:: Exercise goal ::
In your copy, include every line of the records exactly and no picture at all.

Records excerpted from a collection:
▶
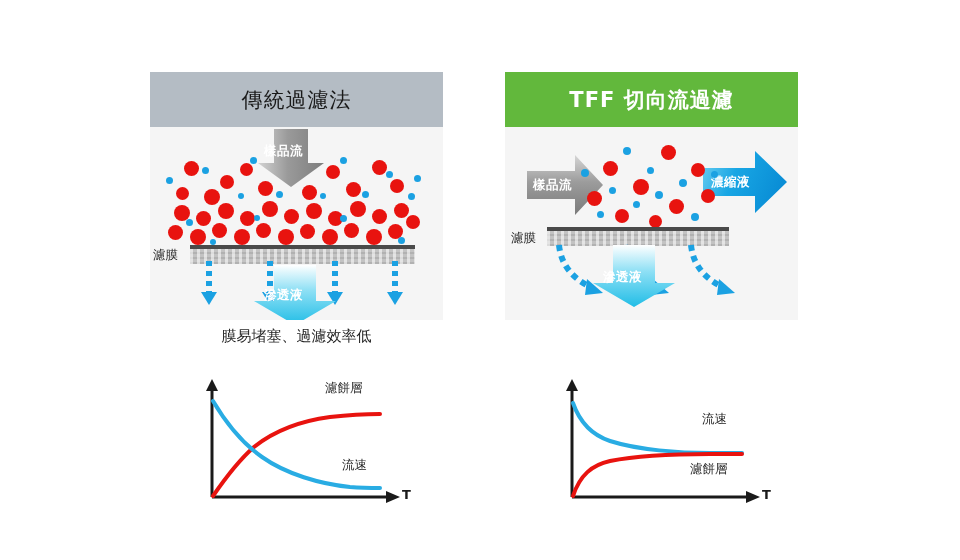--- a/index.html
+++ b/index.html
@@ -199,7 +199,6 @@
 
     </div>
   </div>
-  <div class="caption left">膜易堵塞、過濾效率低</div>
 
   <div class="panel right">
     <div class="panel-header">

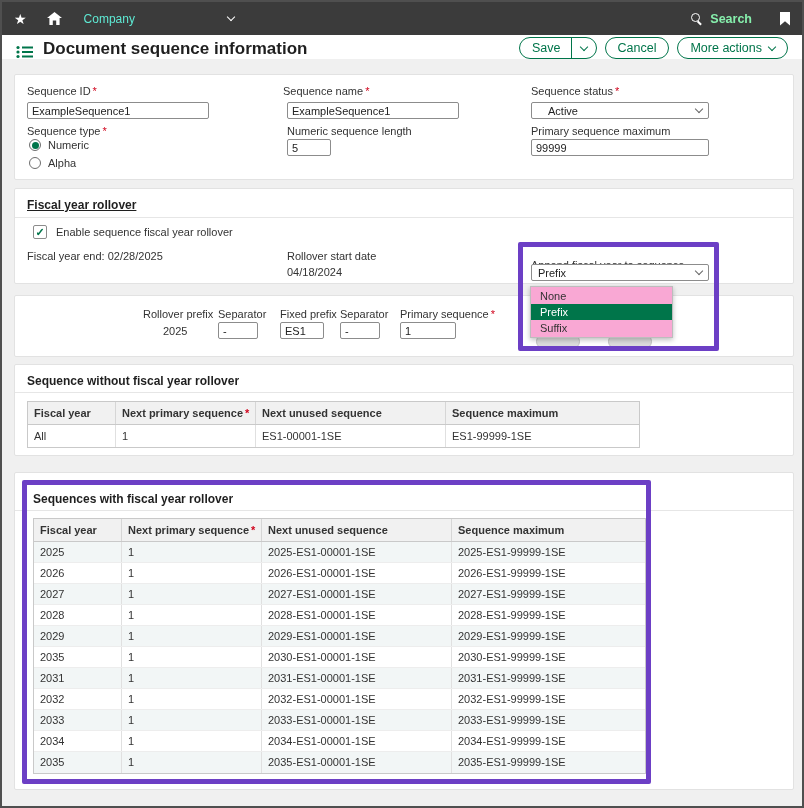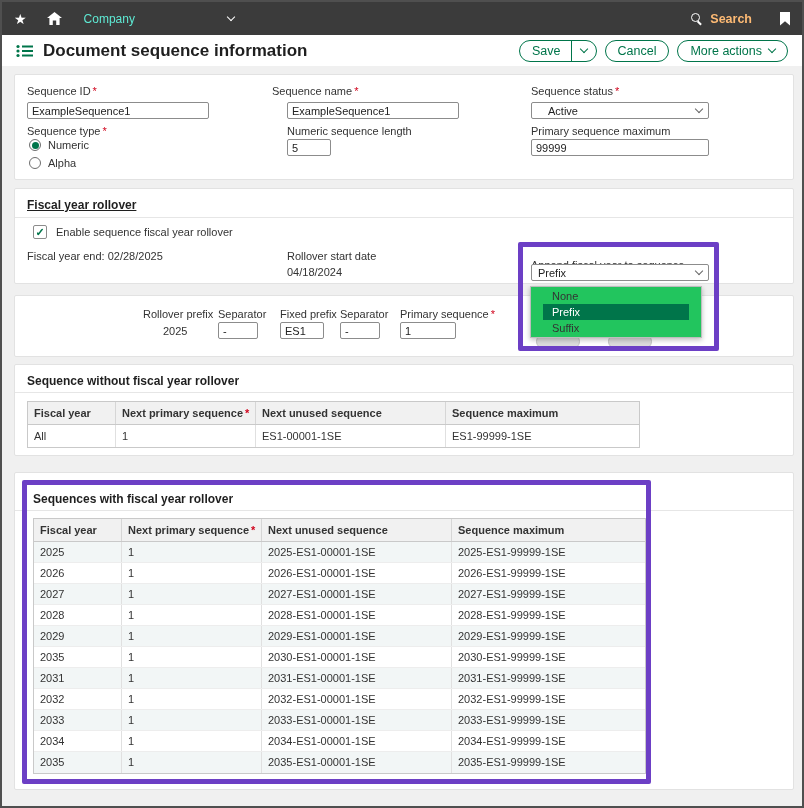--- a/index.html
+++ b/index.html
@@ -24,7 +24,7 @@
   .mag{position:relative;width:12px;height:12px;display:inline-block;}
   .mag::before{content:"";position:absolute;width:7px;height:7px;border:1.6px solid #fff;border-radius:50%;left:0;top:0;}
   .mag::after{content:"";position:absolute;width:5px;height:1.6px;background:#fff;transform:rotate(45deg);left:6px;top:9px;}
-  .searchbtn .lbl-w{font-size:12.5px;font-weight:bold;color:#fdba74;}
+  .searchbtn .lbl-w{font-size:12.5px;font-weight:bold;color:#86efac;}
   .bookmark{width:10px;height:14px;background:#fff;clip-path:polygon(0 0,100% 0,100% 100%,50% 70%,0 100%);margin-left:28px;cursor:pointer;}
 
   

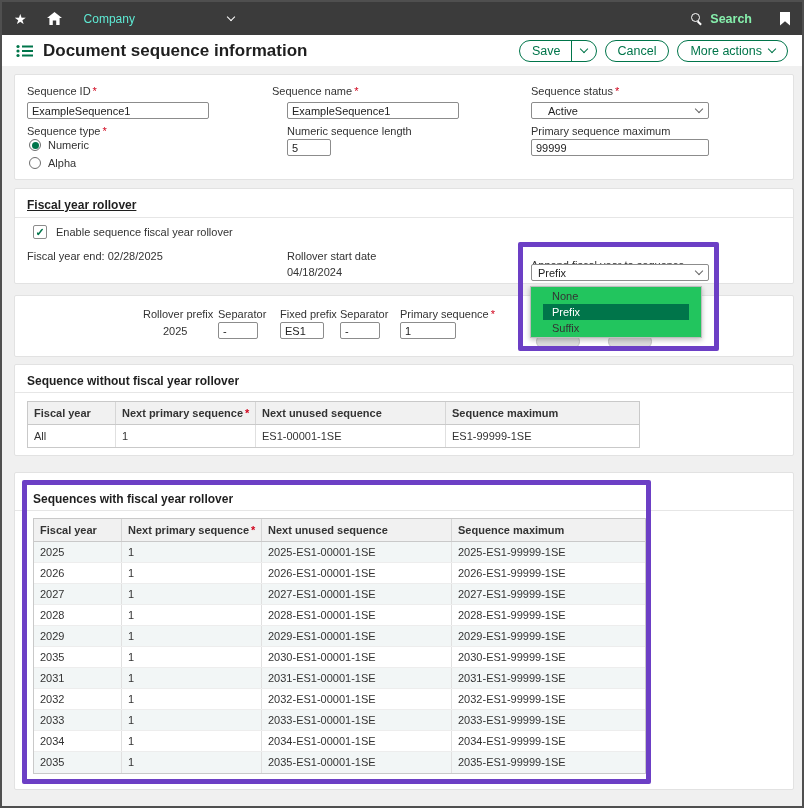--- a/index.html
+++ b/index.html
@@ -28,7 +28,7 @@
   .bookmark{width:10px;height:14px;background:#fff;clip-path:polygon(0 0,100% 0,100% 100%,50% 70%,0 100%);margin-left:28px;cursor:pointer;}
 
   
-  .page-header{position:absolute;left:0;top:33px;width:100%;height:31px;background:#fff;display:flex;align-items:center;padding:0 14px 0 14px;}
+  .page-header{position:absolute;left:0;top:33px;width:100%;height:24px;background:#fff;display:flex;align-items:flex-end;padding:0 14px 0 14px;}
   .menu-icon{display:flex;cursor:pointer;}
   .title{margin-left:10px;font-size:17px;font-weight:bold;color:#1f1f1f;}
   .actions{margin-left:auto;display:flex;align-items:center;gap:8px;}

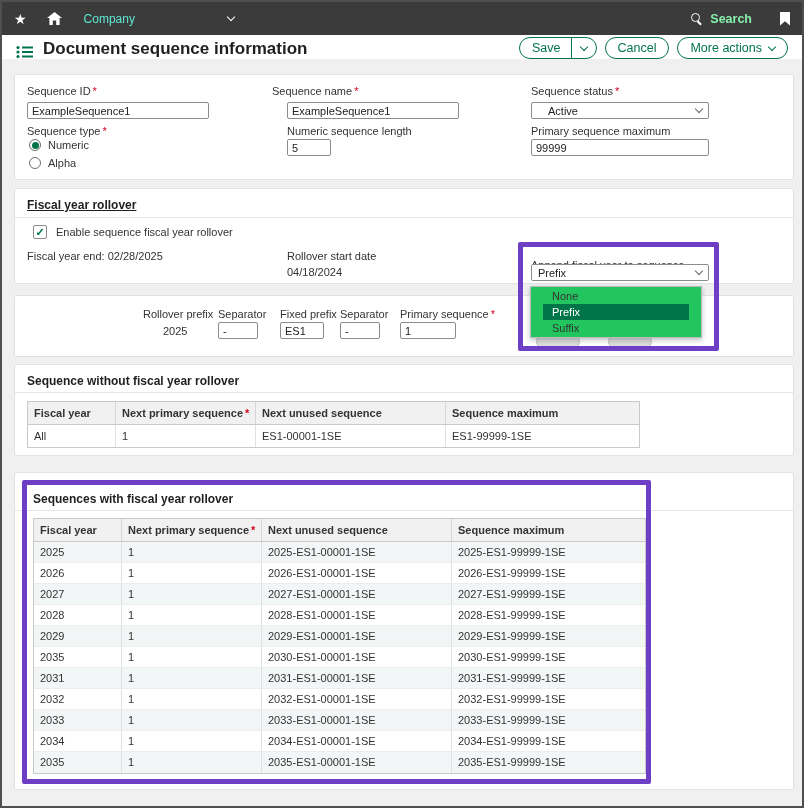--- a/index.html
+++ b/index.html
@@ -145,7 +145,7 @@
     <span class="lbl" style="left:12px;top:10px;"><span>Sequence ID</span><span class="req">*</span></span>
     <input class="inp" style="left: 12px; top: 27px; width: 182px;" value="ExampleSequence1">
 
-    <span class="lbl" style="left:257px;top:10px;"><span>Sequence name</span><span class="req">*</span></span>
+    <span class="lbl" style="left:268px;top:10px;"><span>Sequence name</span><span class="req">*</span></span>
     <input class="inp" style="left: 272px; top: 27px; width: 172px;" value="ExampleSequence1">
 
     <span class="lbl" style="left:516px;top:10px;"><span>Sequence status</span><span class="req">*</span></span>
◀
:: Answer ::
--- a/index.html
+++ b/index.html
@@ -199,7 +199,6 @@
 
     </div>
   </div>
-  <div class="caption left">膜易堵塞、過濾效率低</div>
 
   <div class="panel right">
     <div class="panel-header">

--- a/index.html
+++ b/index.html
@@ -24,7 +24,7 @@
   .mag{position:relative;width:12px;height:12px;display:inline-block;}
   .mag::before{content:"";position:absolute;width:7px;height:7px;border:1.6px solid #fff;border-radius:50%;left:0;top:0;}
   .mag::after{content:"";position:absolute;width:5px;height:1.6px;background:#fff;transform:rotate(45deg);left:6px;top:9px;}
-  .searchbtn .lbl-w{font-size:12.5px;font-weight:bold;color:#fdba74;}
+  .searchbtn .lbl-w{font-size:12.5px;font-weight:bold;color:#86efac;}
   .bookmark{width:10px;height:14px;background:#fff;clip-path:polygon(0 0,100% 0,100% 100%,50% 70%,0 100%);margin-left:28px;cursor:pointer;}
 
   

--- a/index.html
+++ b/index.html
@@ -28,7 +28,7 @@
   .bookmark{width:10px;height:14px;background:#fff;clip-path:polygon(0 0,100% 0,100% 100%,50% 70%,0 100%);margin-left:28px;cursor:pointer;}
 
   
-  .page-header{position:absolute;left:0;top:33px;width:100%;height:31px;background:#fff;display:flex;align-items:center;padding:0 14px 0 14px;}
+  .page-header{position:absolute;left:0;top:33px;width:100%;height:24px;background:#fff;display:flex;align-items:flex-end;padding:0 14px 0 14px;}
   .menu-icon{display:flex;cursor:pointer;}
   .title{margin-left:10px;font-size:17px;font-weight:bold;color:#1f1f1f;}
   .actions{margin-left:auto;display:flex;align-items:center;gap:8px;}

--- a/index.html
+++ b/index.html
@@ -145,7 +145,7 @@
     <span class="lbl" style="left:12px;top:10px;"><span>Sequence ID</span><span class="req">*</span></span>
     <input class="inp" style="left: 12px; top: 27px; width: 182px;" value="ExampleSequence1">
 
-    <span class="lbl" style="left:257px;top:10px;"><span>Sequence name</span><span class="req">*</span></span>
+    <span class="lbl" style="left:268px;top:10px;"><span>Sequence name</span><span class="req">*</span></span>
     <input class="inp" style="left: 272px; top: 27px; width: 172px;" value="ExampleSequence1">
 
     <span class="lbl" style="left:516px;top:10px;"><span>Sequence status</span><span class="req">*</span></span>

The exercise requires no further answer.